Activity list:
(1) Render this sentence from the obituaries excerpt in Spanish: "He was also chairman of the Physics Department from 1961 to 1966 and presided over a large expansion of the department."
(2) Carry the obituaries excerpt forward, starting right after its final sentence.

Extending the reach of deep inelastic polarized lepton scattering from nucleons, Hughes led a large collaboration at CERN in investigations that employed polarized muons scattering from polarized neutrons and protons. This work was stimulated by the "proton spin crisis", first observed by Hughes and his group, and led to a more complete understanding of the relationship between the nature of the constituents of the proton and its spin.

Most recently, he conceived and led an experiment at the Brookhaven National Laboratory to greatly improve the measurement of the muon anomalous magnetic moment (g-2). This quantity embodies our knowledge of the interactions of elementary particles in one parameter, and has long served as a crucial parameter with which we can test new ideas in particle physics.

Hughes was on the Yale University faculty from 1954 until his retirement in 1991, and was Sterling professor, the highest honour Yale can bestow. He was also chairman of the Physics Department from 1961 to 1966 and presided over a large expansion of the department. Hughes received many honours in his lifetime, including membership of the National Academy of Sciences, an honorary doctorate from the University of Heidelberg, and both the Davisson-Germer Prize in Atomic Physics and the Tom R Bonner Prize in Nuclear Physics of the American Physical Society.

Hughes' focus was always on the most fundamental questions in physics, and his development of ultra-precise experimental techniques allowed him to establish several of the fundamental constants that characterize our universe and all its wonderful phenomena.

Never satisfied until he fully understood the phenomenon he was studying, Hughes educated a generation of students who have become leaders in the international scientific community. He will be much missed by all his friends and collaborators worldwide, and especially by his colleagues at Yale.
Robert K Adair and Michael E Zeller, Yale University.

Grigory Silvestrov 1934-2003

Grigory Silvestrov, one of the outstanding disciples of Gersh Budker, passed away on 22 April.

Extracted entries:
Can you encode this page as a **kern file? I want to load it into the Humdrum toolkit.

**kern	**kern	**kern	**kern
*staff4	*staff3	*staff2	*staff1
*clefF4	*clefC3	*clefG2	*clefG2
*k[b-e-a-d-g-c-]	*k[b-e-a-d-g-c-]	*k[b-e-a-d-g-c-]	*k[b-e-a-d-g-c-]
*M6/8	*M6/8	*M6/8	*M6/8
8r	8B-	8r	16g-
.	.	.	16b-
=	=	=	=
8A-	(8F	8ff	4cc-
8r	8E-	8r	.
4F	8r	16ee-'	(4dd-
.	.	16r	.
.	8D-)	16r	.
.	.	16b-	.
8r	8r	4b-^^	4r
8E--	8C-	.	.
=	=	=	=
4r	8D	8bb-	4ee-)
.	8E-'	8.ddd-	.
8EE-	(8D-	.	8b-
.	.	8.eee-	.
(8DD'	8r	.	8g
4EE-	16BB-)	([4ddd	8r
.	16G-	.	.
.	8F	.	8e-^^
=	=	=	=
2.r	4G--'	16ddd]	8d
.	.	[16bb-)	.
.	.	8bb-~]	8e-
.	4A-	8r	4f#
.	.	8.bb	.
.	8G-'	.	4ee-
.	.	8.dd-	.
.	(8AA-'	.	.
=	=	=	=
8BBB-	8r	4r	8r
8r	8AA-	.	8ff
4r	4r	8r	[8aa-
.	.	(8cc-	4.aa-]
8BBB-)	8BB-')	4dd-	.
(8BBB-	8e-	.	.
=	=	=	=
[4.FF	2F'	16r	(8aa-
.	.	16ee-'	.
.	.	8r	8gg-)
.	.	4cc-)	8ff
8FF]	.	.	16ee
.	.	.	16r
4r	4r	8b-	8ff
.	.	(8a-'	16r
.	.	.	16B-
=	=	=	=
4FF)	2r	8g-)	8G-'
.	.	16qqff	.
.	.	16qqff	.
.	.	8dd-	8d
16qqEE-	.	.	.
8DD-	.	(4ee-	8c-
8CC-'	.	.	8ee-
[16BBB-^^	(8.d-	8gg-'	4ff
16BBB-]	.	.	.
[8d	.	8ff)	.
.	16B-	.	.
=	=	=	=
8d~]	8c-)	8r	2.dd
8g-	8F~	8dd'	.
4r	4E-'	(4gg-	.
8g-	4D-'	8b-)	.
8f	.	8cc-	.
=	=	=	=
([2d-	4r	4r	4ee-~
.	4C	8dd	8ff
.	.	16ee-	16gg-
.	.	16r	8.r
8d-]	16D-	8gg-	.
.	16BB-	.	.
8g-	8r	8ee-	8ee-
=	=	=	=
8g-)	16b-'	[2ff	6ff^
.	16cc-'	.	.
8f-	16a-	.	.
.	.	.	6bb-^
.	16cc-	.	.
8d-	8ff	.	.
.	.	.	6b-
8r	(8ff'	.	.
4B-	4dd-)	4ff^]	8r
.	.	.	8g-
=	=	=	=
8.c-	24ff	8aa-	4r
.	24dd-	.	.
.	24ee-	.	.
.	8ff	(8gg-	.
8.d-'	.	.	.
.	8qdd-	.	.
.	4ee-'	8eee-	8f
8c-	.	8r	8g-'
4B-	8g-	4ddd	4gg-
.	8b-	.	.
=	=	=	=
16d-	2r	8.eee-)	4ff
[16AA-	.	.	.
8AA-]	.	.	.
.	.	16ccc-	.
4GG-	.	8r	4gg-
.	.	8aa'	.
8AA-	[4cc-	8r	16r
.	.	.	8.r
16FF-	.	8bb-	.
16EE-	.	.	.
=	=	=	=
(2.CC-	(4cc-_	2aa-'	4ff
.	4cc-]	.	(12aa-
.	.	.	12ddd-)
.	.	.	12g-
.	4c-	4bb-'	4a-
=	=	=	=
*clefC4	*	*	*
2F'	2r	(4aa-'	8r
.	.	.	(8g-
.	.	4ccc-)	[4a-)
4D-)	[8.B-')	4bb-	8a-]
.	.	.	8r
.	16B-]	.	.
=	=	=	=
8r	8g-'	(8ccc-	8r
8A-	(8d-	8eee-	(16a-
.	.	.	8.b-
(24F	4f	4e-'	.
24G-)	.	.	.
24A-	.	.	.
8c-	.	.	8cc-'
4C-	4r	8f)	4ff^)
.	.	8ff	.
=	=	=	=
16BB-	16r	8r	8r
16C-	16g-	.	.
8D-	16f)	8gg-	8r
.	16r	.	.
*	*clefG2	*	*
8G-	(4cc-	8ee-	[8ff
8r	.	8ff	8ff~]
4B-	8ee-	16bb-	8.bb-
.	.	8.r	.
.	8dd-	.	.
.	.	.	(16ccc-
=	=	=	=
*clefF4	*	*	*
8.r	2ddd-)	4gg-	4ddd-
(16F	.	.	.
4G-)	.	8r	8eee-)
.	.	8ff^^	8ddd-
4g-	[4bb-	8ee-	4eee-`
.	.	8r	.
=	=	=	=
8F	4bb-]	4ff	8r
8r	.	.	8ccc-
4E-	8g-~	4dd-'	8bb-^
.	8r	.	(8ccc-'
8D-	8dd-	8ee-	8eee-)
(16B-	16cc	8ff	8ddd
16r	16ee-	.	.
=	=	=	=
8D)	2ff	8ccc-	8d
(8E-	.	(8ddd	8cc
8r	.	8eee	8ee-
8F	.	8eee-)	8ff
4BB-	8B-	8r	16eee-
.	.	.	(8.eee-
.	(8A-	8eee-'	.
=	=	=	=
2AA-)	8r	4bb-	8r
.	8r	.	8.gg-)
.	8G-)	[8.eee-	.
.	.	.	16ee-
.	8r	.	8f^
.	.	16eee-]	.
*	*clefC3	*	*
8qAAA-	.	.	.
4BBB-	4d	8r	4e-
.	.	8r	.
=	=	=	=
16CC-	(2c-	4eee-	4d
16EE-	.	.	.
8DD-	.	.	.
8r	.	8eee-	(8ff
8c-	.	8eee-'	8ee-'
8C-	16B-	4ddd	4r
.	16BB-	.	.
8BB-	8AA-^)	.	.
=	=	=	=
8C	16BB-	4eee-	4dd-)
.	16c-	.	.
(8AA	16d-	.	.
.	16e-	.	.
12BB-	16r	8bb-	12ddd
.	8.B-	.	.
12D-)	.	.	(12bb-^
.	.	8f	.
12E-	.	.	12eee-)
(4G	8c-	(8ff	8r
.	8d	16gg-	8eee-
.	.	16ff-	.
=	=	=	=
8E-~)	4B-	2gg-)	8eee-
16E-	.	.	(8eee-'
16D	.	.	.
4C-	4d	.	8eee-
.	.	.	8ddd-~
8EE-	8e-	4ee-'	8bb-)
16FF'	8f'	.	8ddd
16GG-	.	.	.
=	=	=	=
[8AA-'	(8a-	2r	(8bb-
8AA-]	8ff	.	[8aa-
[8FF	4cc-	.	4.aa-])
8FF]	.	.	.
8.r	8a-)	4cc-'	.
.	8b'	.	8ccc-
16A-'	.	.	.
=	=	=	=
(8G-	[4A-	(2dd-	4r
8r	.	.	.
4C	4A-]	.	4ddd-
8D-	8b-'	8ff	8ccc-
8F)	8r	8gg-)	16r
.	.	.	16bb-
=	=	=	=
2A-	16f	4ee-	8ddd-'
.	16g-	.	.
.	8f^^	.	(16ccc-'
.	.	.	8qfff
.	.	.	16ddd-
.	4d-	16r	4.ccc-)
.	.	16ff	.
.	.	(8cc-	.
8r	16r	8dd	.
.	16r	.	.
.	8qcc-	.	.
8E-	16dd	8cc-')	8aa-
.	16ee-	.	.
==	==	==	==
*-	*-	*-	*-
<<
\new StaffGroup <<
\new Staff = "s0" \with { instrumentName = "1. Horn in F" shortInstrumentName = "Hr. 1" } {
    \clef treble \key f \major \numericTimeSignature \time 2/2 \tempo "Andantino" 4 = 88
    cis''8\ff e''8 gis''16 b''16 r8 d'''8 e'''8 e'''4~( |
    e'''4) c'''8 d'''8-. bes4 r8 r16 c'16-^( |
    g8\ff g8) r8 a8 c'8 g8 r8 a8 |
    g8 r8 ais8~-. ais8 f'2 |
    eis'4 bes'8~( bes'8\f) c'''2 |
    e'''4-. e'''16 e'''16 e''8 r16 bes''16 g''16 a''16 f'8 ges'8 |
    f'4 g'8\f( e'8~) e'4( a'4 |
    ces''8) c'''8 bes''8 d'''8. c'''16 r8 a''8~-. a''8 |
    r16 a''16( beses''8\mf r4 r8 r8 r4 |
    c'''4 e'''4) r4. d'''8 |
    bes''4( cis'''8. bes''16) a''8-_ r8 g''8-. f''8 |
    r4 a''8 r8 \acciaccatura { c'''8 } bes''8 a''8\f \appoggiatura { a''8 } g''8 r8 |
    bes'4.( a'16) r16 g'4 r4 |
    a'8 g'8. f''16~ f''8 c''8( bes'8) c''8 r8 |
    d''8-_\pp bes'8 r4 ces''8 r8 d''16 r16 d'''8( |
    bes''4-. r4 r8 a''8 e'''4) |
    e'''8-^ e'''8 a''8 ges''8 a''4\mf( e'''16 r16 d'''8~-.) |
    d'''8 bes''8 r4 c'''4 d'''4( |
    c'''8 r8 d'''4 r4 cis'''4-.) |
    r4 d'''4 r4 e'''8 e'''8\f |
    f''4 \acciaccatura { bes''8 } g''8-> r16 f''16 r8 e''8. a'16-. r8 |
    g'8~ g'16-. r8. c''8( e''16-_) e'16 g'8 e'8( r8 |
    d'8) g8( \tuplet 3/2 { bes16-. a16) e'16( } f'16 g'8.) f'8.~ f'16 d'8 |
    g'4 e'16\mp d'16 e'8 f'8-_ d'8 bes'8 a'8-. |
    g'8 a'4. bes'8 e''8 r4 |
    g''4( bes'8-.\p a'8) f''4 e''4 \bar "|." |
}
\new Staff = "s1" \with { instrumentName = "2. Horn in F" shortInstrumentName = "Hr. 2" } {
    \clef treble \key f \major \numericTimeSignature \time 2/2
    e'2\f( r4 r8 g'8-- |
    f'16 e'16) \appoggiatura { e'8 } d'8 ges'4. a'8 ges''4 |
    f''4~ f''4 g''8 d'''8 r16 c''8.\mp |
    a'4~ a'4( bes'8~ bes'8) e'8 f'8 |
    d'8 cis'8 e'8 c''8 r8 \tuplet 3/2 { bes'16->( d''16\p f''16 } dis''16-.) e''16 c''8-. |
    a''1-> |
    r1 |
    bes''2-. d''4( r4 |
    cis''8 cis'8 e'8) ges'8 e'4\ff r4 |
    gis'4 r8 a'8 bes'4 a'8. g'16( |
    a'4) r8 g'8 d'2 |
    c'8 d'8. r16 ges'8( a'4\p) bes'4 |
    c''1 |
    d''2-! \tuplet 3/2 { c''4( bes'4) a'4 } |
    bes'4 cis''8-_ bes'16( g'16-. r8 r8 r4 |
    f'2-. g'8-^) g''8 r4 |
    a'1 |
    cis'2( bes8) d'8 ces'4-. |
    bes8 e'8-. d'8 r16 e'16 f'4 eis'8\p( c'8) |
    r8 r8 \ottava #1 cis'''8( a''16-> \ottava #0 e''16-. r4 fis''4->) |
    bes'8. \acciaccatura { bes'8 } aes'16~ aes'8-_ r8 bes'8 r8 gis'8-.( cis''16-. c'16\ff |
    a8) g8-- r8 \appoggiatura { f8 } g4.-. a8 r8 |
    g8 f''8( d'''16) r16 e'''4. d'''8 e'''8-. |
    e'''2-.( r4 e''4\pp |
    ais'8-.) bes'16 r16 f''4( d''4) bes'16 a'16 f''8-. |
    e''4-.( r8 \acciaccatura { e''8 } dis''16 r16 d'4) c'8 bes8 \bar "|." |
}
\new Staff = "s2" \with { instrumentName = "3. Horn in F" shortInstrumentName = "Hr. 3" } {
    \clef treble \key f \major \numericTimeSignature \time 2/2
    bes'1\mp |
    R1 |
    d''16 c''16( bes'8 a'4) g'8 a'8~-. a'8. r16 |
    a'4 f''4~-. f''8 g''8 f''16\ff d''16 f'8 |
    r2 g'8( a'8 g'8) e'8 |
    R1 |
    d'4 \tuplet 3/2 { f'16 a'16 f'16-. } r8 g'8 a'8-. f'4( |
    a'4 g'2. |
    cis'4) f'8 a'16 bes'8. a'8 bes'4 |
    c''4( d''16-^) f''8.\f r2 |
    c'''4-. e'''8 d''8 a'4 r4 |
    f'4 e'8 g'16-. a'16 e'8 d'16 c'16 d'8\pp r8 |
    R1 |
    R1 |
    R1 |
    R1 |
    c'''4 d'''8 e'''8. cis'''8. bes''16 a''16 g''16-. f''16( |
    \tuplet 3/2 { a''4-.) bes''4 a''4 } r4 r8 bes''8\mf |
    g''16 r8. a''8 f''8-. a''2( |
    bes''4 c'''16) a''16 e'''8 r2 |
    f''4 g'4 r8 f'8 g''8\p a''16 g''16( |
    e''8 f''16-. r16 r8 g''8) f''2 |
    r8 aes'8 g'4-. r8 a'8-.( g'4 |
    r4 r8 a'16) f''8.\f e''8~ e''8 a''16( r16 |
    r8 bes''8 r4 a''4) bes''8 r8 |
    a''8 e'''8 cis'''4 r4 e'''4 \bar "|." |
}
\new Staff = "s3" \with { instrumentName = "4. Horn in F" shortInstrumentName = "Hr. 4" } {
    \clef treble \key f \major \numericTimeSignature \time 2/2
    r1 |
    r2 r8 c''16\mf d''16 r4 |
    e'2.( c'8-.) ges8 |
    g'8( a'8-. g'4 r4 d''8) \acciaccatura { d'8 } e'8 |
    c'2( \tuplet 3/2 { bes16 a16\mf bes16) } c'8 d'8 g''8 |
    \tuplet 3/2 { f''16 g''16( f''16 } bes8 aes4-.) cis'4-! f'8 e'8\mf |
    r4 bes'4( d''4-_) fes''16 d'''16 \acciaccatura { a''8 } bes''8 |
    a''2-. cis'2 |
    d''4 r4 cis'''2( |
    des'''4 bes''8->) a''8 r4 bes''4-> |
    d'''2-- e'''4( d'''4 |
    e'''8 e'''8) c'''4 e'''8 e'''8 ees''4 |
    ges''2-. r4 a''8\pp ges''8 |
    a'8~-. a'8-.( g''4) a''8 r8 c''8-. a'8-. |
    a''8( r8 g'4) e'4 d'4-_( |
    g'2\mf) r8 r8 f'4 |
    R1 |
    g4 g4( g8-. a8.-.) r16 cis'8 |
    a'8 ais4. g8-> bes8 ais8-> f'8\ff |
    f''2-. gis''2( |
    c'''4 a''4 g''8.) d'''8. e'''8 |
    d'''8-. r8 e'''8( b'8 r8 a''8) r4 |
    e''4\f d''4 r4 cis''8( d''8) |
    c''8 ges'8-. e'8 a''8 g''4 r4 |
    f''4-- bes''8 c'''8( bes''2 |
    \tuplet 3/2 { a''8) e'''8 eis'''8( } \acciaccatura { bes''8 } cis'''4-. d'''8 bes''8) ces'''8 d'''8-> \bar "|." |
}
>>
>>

Answers for the exercise:
(1) También fue director del Departamento de Física de 1961 a 1966 y presidió una gran expansión del departamento.

(2)
In 1958, after graduating from Moscow University, Grigory joined the team working on the realization of Budker's original ideas. During his first years at the Institute of Nuclear Physics he constructed transport channels from synchrotrons to electron-electron colliders (VEP-1) and to electron-positron colliders (VEPP-2 and later VEPP-4). Pulsed power supply, for which he was always an enthusiast, was employed for the magnets and lenses in these channels and allowed a smaller size and lower energy consumption. Quadrupole lenses and septum magnets, which he constructed using skin formation of the field profile, were widely used. Grigory's development of parabolic and cylindrical lithium lenses, and their use to obtain positron beams at VEPP-2 and VEPP-2M colliders, is well known. The next generation of these lenses, designed to obtain antiproton beams, served as a prototype for devices later used at CERN and FNAL, a fact recognized in the Encyclopaedia Britannica in 1983.

The parabolic and cylindrical lenses Grigory created were very original devices, typical of his style. Supplied by mega-ampere sources, they could operate in environments of high radiation, heat and mechanical load. A natural way to obtain intensive secondary beams is to construct liquid metal lenses for converters and here, as in many other devices, Grigory showed his inventiveness and talent. Another branch of his activities was the development of pulsed high field magnetic elements in which fields up to 10 tesla can be created by iron poles and current buses. During the last years of his life, Grigory became interested in creating a powerful neutron source for boron-neutron capture therapy. He suggested an original system consisting of a 2.5 MeV tandem proton accelerator with vacuum insulation and a liquid lithium lens. Grigory gathered a team of enthusiasts and, supported by international grants, started active work on the project.

We will remember Grigory as a talented physicist, an optimist and a kind man.
A Skrinsky and G Tumaikin, Budker Institute.